### EXERCISE AIM
Rewrite the records below with each occurrence of "slice" changed to "wedge" and everything else left as is. Omit the pictures from your output.

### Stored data
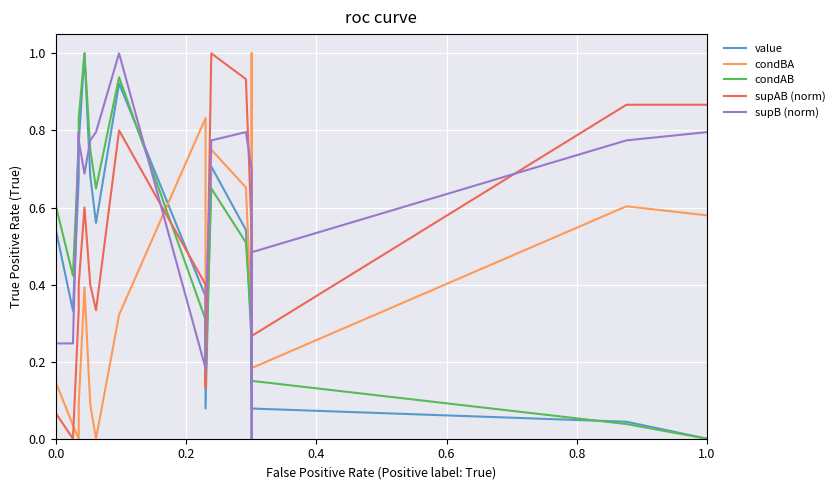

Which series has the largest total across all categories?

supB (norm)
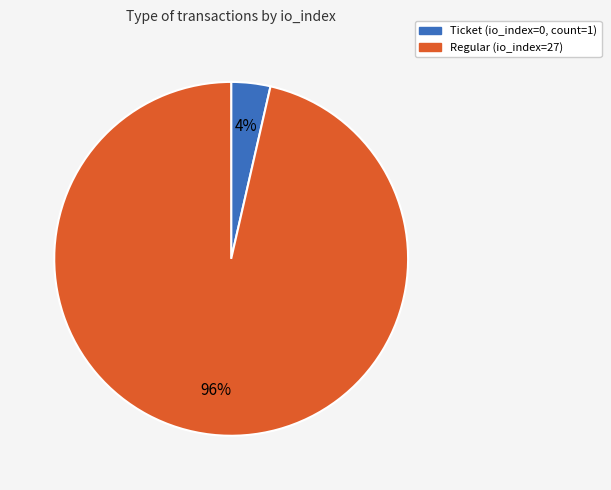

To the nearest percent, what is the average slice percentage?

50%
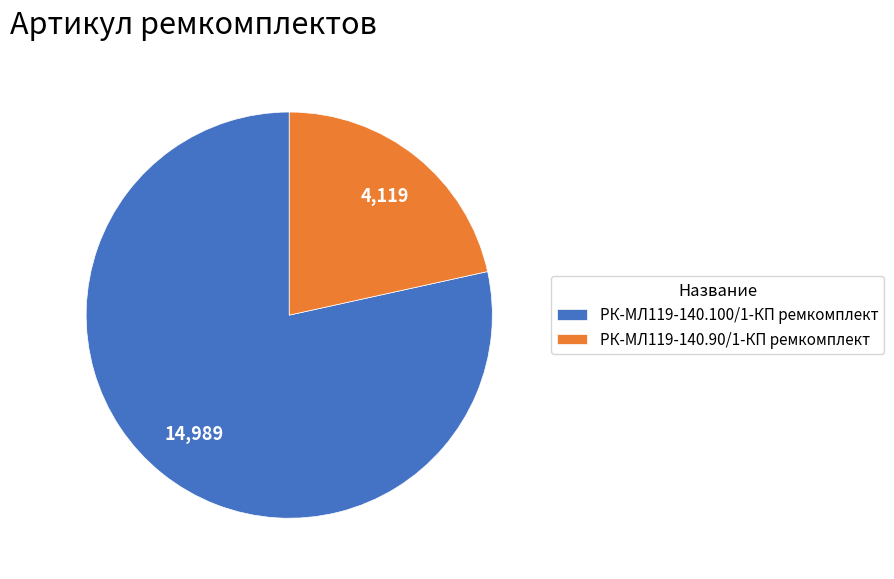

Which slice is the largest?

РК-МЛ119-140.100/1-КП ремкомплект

### YOUR SOLUTION
Which series has the largest total across all categories?

supB (norm)

To the nearest percent, what is the average wedge percentage?

50%

Which wedge is the largest?

РК-МЛ119-140.100/1-КП ремкомплект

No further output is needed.